The following day I was going down my garden when he called to me from his woodshed. I looked up-drew back. His face was livid–eyes wild; foam came from his lips.
“Hi, there, you!” he shouted. “Don’t you dare come into my flat, or I’ll kill you–kill you, do you hear? None of your showing off of my flat!”
He was waving an axe round his head, looking murderous. I hurried past, did not speak to him. I went to the flat at the other side of the house; this tenant knew the Joneses.
I said, “Silas Jones has gone crazy or he is drunk.”
“You know what is the matter with that man, don’t you?”
“No, what?”
“He”–a tap at the door stopped her. Silas Jones’s young wife was there.
“Somebody wants to see over our flat,” she said.
“Would you be kind enough to show it to them?”
“It would be better for you to do it yourself,” she said shortly. I saw she was angry about something.
“I can’t–your husband–“
“My husband says you insulted him–turned your back on him when he spoke to you. He is very angry.”
“I do not care to talk to drunken men.”
“Drunken? My–husband–does–not–drink….” She spoke slowly as if there were a wonder between every word; her eyes had opened wide and her face gone white. “I will show the flat,” she said.
I stood on the porch waiting while the women went over the Joneses’ flat. Suddenly, Silas was there-gripping my shoulder, his terrible lips close to my ear.
“You told…!”
His wife was coming–he let go of me. I went back to my other tenant.
“What was it you were going to tell me about Silas Jones?”
“Dope.”
“Dope! I have never seen any one who took dope.”

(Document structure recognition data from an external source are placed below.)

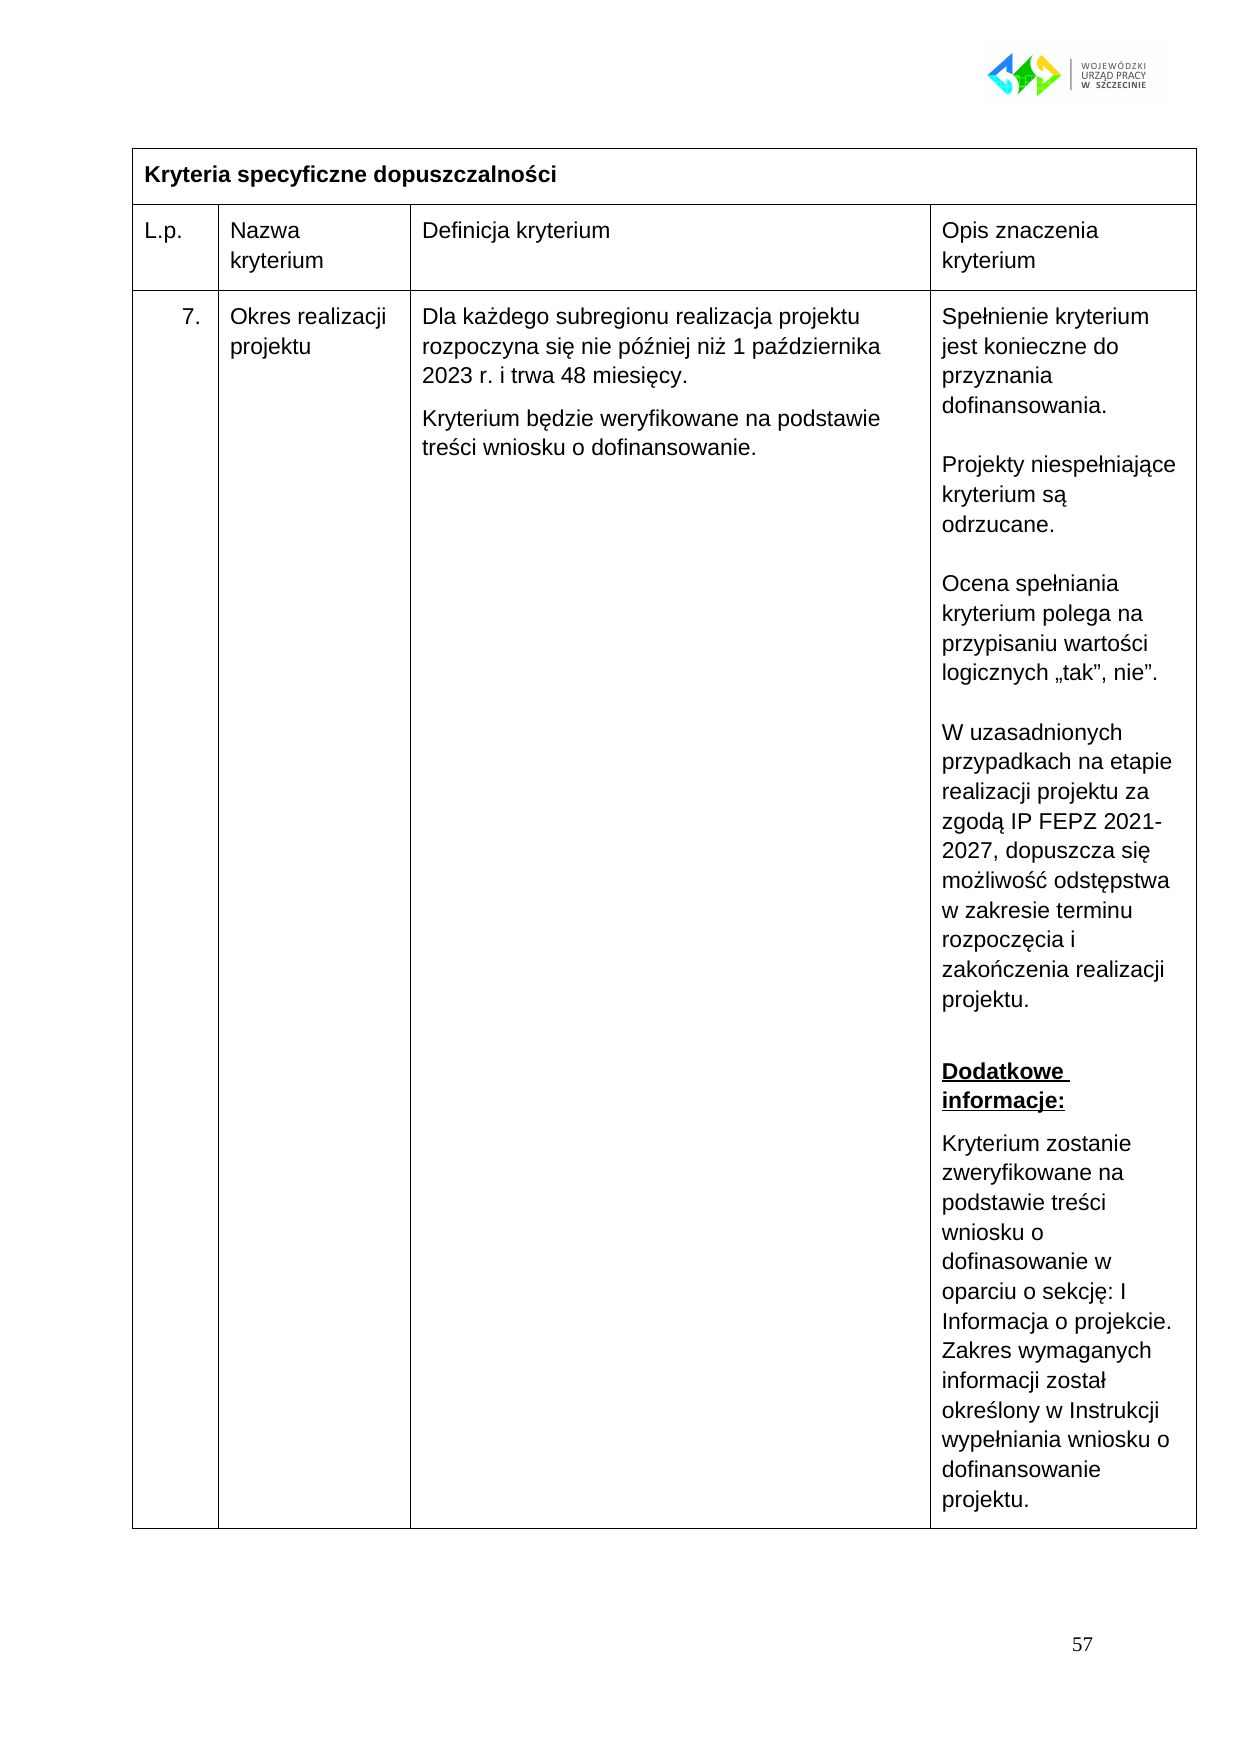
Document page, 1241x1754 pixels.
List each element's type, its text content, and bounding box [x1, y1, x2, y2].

table_cell Dla każdego subregionu realizacja projektu rozpoczyna się nie później niż 1 października 2023 r. i trwa 48 miesięcy. Kryterium będzie weryfikowane na podstawie treści wniosku o dofinansowanie. [411, 291, 930, 1528]
table_header Kryteria specyficzne dopuszczalności [133, 149, 1196, 204]
table_cell Opis znaczenia kryterium [931, 205, 1196, 289]
table_cell Spełnienie kryterium jest konieczne do przyznania dofinansowania. Projekty niespełniające kryterium są odrzucane. Ocena spełniania kryterium polega na przypisaniu wartości logicznych „tak”, nie”. W uzasadnionych przypadkach na etapie realizacji projektu za zgodą IP FEPZ 2021-2027, dopuszcza się możliwość odstępstwa w zakresie terminu rozpoczęcia i zakończenia realizacji projektu. Dodatkowe informacje: Kryterium zostanie zweryfikowane na podstawie treści wniosku o dofinasowanie w oparciu o sekcję: I Informacja o projekcie. Zakres wymaganych informacji został określony w Instrukcji wypełniania wniosku o dofinansowanie projektu. [931, 291, 1196, 1528]
table_cell [133, 291, 218, 1528]
table_cell L.p. [133, 205, 218, 289]
table_cell Nazwa kryterium [219, 205, 410, 289]
table_cell Definicja kryterium [411, 205, 930, 289]
picture [979, 38, 1167, 109]
table_cell Okres realizacji projektu [219, 291, 410, 1528]
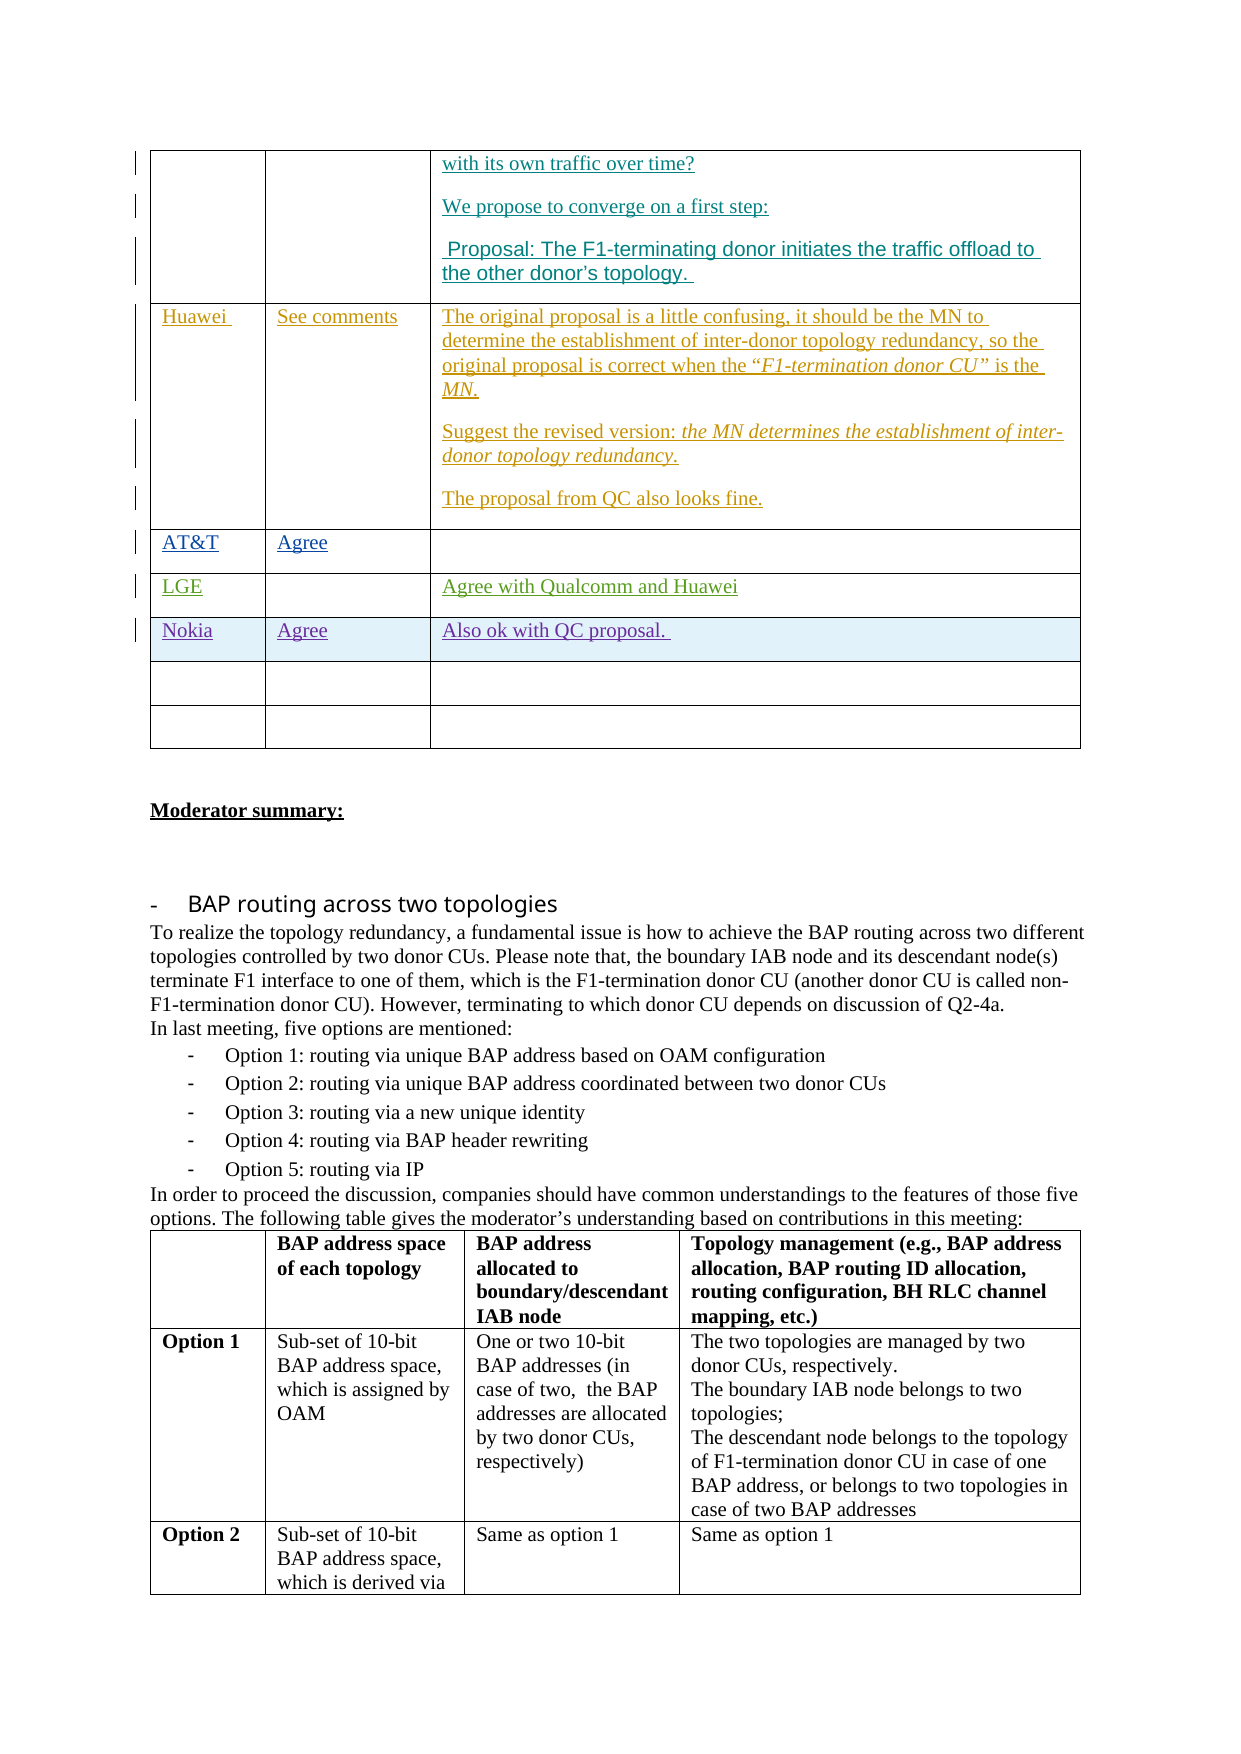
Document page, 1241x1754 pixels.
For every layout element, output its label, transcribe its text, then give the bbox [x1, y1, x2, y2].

table_cell [431, 706, 1080, 748]
list Option 3: routing via a new unique identity [187, 1097, 1090, 1125]
table_cell The two topologies are managed by two donor CUs, respectively. The boundary IAB node belongs to two topologies; The descendant node belongs to the topology of F1-termination donor CU in case of one BAP address, or belongs to two topologies in case of two BAP addresses [680, 1329, 1080, 1521]
table_cell [266, 662, 430, 704]
table_cell Same as option 1 [680, 1522, 1080, 1594]
table_cell [266, 574, 430, 617]
table_cell [266, 151, 430, 303]
table_cell [151, 304, 265, 529]
table_cell [431, 151, 1080, 303]
table_cell [151, 530, 265, 573]
table_header [151, 1231, 265, 1328]
list Option 4: routing via BAP header rewriting [187, 1125, 1090, 1154]
table_cell [266, 706, 430, 748]
table_cell Option 1 [151, 1329, 265, 1521]
list Option 5: routing via IP [187, 1154, 1090, 1182]
text In order to proceed the discussion, companies should have common understandings to the features of those five options. The following table gives the moderator’s understanding based on contributions in this meeting: [150, 1182, 1090, 1230]
table_cell [266, 304, 430, 529]
table_header BAP address allocated to boundary/descendant IAB node [465, 1231, 679, 1328]
text To realize the topology redundancy, a fundamental issue is how to achieve the BAP routing across two different topologies controlled by two donor CUs. Please note that, the boundary IAB node and its descendant node(s) terminate F1 interface to one of them, which is the F1-termination donor CU (another donor CU is called non-F1-termination donor CU). However, terminating to which donor CU depends on discussion of Q2-4a. [150, 920, 1090, 1016]
text In last meeting, five options are mentioned: [150, 1016, 1090, 1040]
table_header Topology management (e.g., BAP address allocation, BAP routing ID allocation, routing configuration, BH RLC channel mapping, etc.) [680, 1231, 1080, 1328]
table_header BAP address space of each topology [266, 1231, 464, 1328]
table_cell [151, 662, 265, 704]
table_cell [151, 151, 265, 303]
table_cell [266, 530, 430, 573]
list Option 2: routing via unique BAP address coordinated between two donor CUs [187, 1068, 1090, 1097]
table_cell [151, 574, 265, 617]
table_cell Sub-set of 10-bit BAP address space, which is assigned by OAM [266, 1329, 464, 1521]
table_cell [431, 662, 1080, 704]
table_cell [431, 530, 1080, 573]
text Moderator summary: [150, 797, 1090, 822]
table_cell [431, 574, 1080, 617]
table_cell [266, 1522, 464, 1594]
table_cell [431, 304, 1080, 529]
table_cell [151, 706, 265, 748]
table_cell One or two 10-bit BAP addresses (in case of two, the BAP addresses are allocated by two donor CUs, respectively) [465, 1329, 679, 1521]
table_cell Same as option 1 [465, 1522, 679, 1594]
table_cell Option 2 [151, 1522, 265, 1594]
list Option 1: routing via unique BAP address based on OAM configuration [187, 1040, 1090, 1068]
list BAP routing across two topologies [150, 888, 1090, 920]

“You have now–you have let the cat out of the bag, too. Did you see the girl’s face when you accused her husband of being drunk? She was putting two and two together–his medicine for insomnia–his violent tempers–Chinatown….Poor child….”
I kept well out of the man’s way. He was busy with agents. His wife was alternately excited about the home and very sad.
I knew it was her step racing up the stairs. “My husband has bought a house, furniture and all. It is a beauty. It has a garden. Now I shall have a home of my very own!”
She started to caper about…stopped short …her hands fell to her sides, her face went dead. She stood before the window looking, not seeing.
“I came to ask if you know of a woman I could get, one who would live in. My husband wants to get a Chinaman to do the work, but I…I must have a woman.”
Her lips trembled, great fear was in her eyes.
She came back to see me a few days after they had moved, full of the loveliness of the new home.
“You must come and see it–you will come, won’t you?”
“I had better not.”
“Because of Silas?”
“Yes.”
“If I ‘phone some day when he is going to be out, please, will you come?”
“Yes.”
She never telephoned. They had been in their new home less than a month when this notice caught my eyes in the newspaper:
“For sale by public auction, house, furniture and lot.”
The name of the street and the number of the house were those of Arabella Jones’s new home.